— START Data to use —

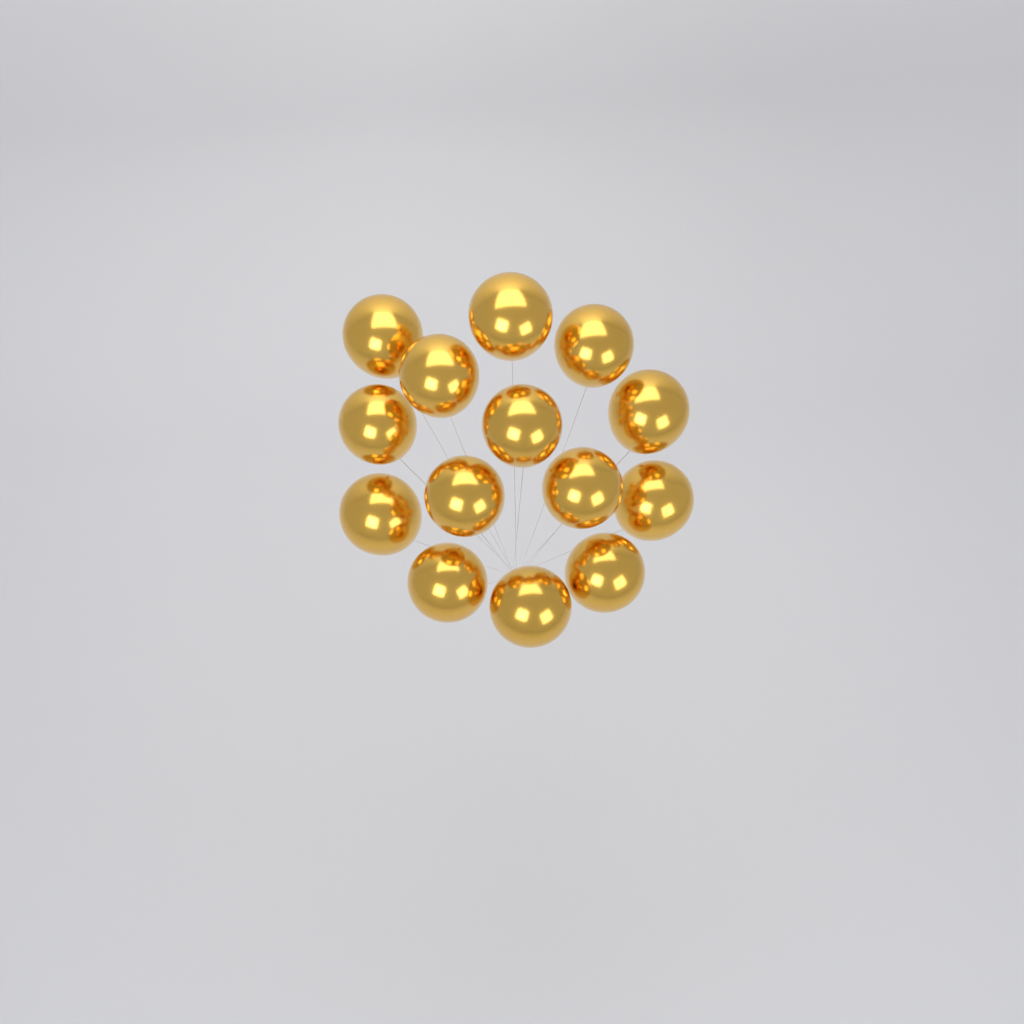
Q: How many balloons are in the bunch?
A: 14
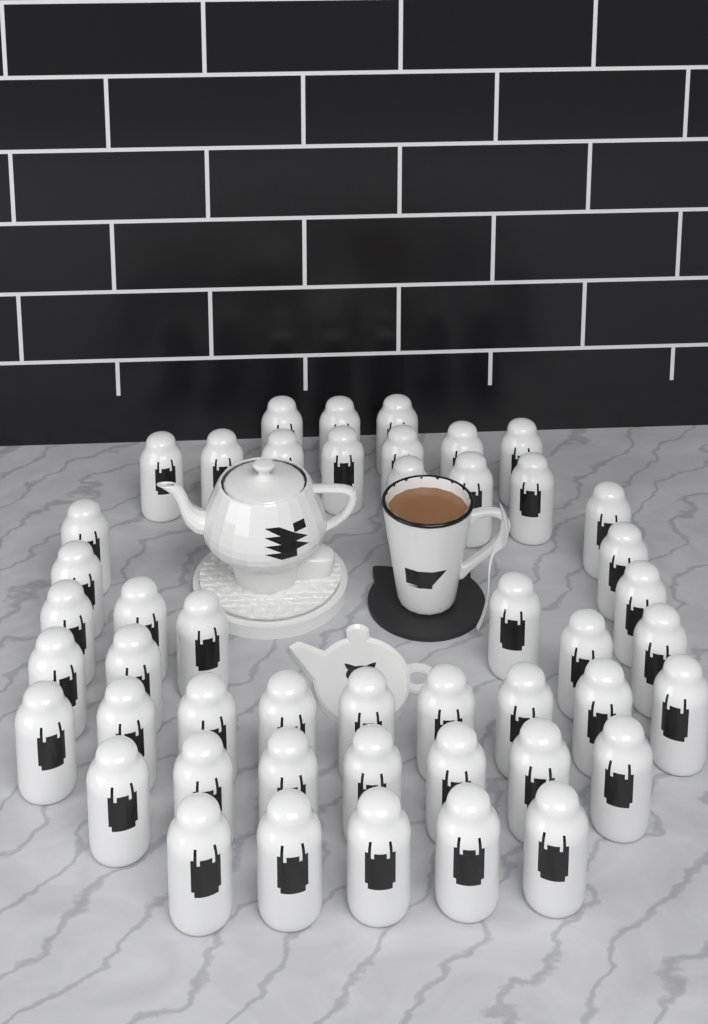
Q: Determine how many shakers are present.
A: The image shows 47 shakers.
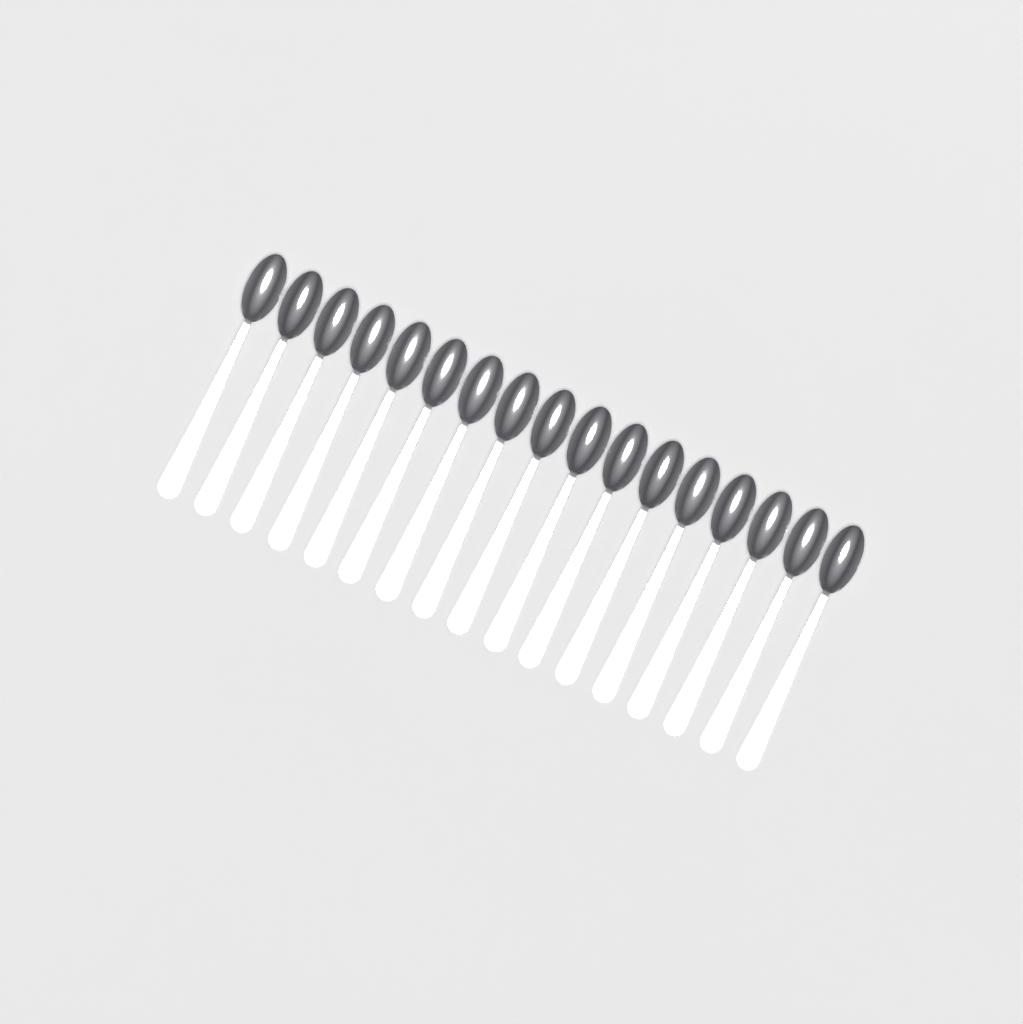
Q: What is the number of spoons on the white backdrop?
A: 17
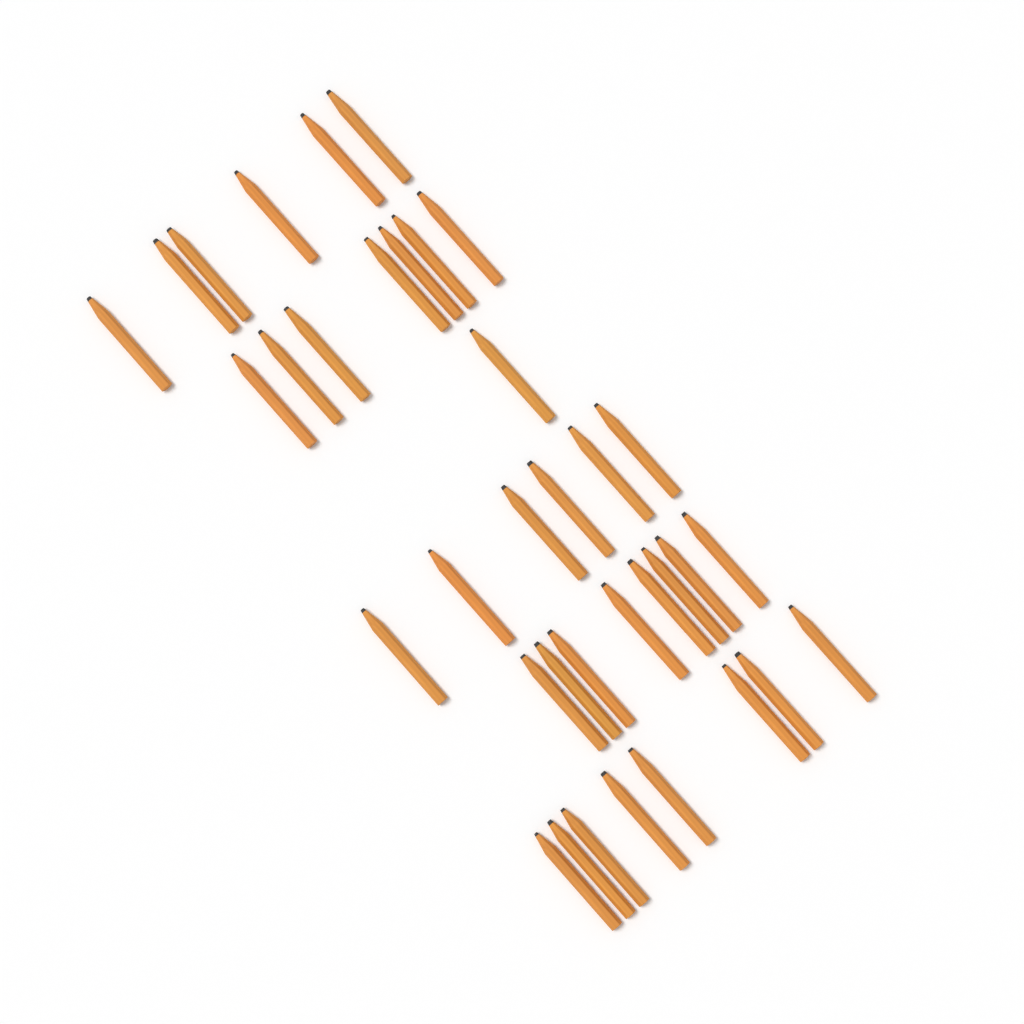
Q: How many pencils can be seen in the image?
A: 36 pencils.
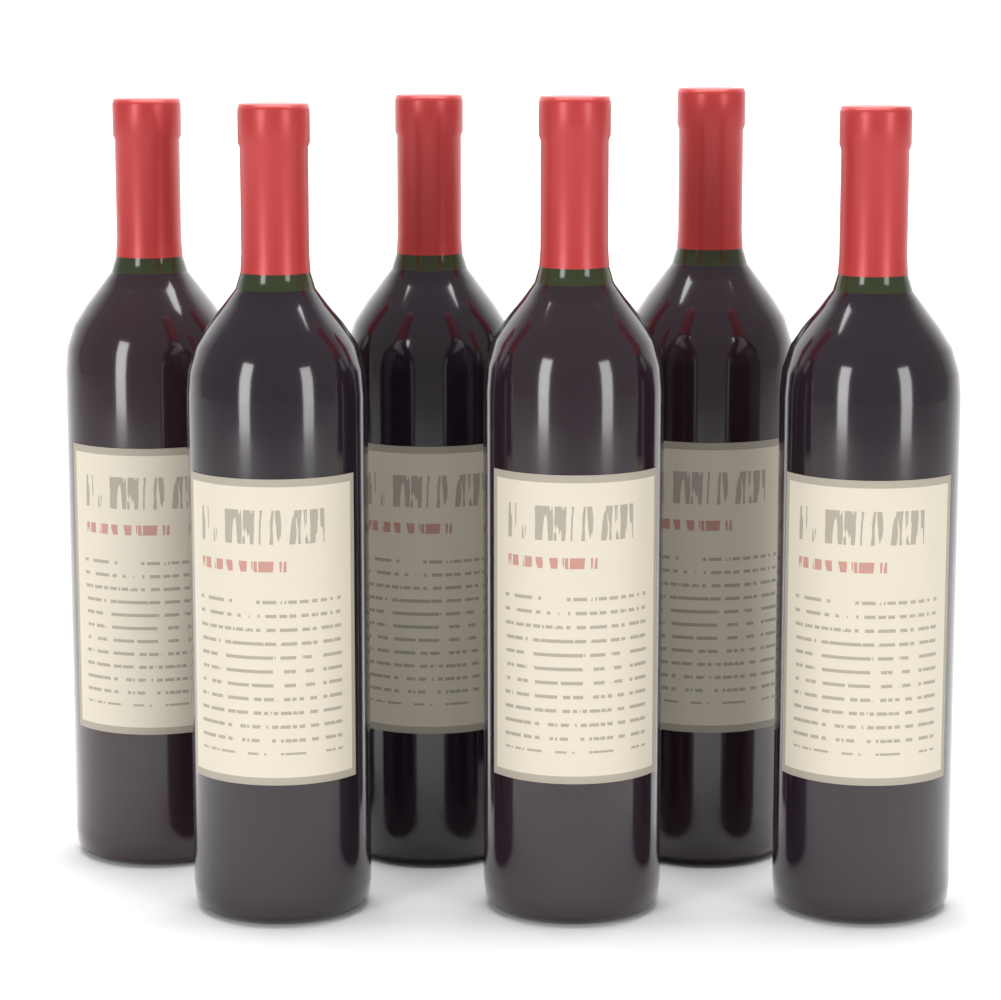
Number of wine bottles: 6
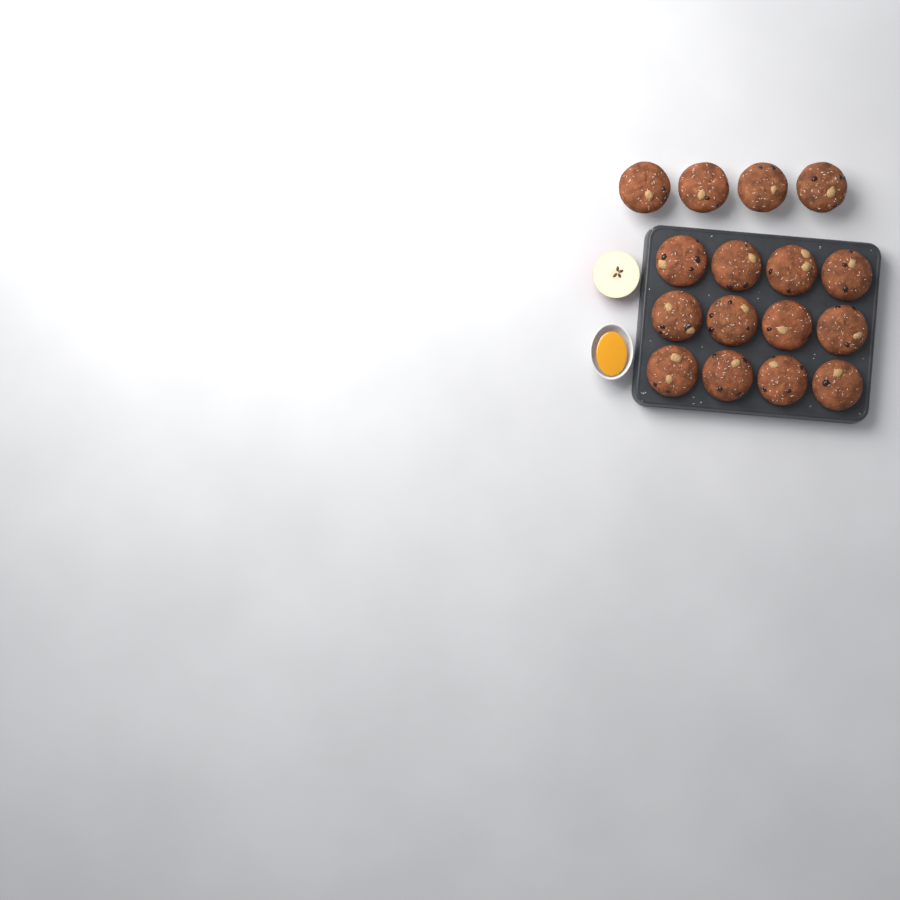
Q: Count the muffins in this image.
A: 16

— END Data to use —

Written request
Select each line in the items above that contains the string "many", treating uppercase and lowercase as different.

Task result
Q: How many balloons are in the bunch?
Q: Determine how many shakers are present.
Q: How many pencils can be seen in the image?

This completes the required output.